Work to do ▸ Rewrite everything from the first line down to the line containing "Identify the document", using "Canvas size" in place of "Page size" and keeping all else the same.

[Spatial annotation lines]
:::::
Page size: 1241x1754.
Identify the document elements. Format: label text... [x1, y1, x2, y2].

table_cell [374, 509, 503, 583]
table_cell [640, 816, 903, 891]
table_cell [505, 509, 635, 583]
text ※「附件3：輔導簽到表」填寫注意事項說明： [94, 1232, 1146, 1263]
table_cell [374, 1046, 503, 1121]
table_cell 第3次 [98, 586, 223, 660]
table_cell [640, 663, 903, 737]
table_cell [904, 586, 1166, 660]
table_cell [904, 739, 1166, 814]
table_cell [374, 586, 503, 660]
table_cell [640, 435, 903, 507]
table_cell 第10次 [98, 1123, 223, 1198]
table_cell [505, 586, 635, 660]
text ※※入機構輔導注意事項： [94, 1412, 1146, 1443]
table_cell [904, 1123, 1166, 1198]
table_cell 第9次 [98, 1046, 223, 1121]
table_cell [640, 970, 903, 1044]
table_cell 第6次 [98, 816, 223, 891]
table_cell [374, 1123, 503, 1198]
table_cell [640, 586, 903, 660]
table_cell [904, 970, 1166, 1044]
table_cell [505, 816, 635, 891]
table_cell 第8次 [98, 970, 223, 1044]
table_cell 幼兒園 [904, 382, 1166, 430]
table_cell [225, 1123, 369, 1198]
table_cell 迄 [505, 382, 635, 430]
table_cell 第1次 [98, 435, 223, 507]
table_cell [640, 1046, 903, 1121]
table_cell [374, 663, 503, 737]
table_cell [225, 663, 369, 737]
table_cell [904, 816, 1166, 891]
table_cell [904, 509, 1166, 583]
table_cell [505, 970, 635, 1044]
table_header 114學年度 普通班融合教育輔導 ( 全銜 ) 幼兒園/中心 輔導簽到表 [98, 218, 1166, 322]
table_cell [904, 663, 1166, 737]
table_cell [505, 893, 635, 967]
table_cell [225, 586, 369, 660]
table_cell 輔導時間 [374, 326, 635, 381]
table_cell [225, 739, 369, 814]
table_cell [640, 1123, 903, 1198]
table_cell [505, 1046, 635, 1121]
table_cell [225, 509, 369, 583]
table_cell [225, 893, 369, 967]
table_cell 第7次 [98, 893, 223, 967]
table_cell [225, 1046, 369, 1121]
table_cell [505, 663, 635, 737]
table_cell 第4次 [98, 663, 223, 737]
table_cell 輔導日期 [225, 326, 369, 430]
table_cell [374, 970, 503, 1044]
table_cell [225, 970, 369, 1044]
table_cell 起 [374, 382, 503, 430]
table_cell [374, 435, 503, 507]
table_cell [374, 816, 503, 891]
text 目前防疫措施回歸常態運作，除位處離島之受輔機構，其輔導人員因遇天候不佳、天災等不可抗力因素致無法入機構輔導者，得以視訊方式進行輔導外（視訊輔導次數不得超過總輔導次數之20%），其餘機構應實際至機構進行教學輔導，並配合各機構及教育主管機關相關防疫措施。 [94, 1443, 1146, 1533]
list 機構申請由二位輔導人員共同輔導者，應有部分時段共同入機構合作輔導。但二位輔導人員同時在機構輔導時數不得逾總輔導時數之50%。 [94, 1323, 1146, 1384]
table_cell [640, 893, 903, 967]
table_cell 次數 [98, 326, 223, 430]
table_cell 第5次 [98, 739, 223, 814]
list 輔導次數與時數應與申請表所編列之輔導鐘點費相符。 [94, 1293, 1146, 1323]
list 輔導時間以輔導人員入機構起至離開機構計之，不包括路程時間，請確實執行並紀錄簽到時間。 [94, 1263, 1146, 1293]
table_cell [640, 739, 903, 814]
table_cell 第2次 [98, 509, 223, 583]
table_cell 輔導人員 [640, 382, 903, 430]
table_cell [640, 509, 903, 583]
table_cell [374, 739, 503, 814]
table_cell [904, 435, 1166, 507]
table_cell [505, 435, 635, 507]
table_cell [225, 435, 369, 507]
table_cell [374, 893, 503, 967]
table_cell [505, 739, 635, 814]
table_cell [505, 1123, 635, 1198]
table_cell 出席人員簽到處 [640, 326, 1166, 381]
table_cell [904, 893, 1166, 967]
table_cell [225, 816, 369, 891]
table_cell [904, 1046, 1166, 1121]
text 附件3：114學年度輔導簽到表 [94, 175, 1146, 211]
:::::
Result of this exercise ▸
Canvas size: 1241x1754.
Identify the document elements. Format: label text... [x1, y1, x2, y2].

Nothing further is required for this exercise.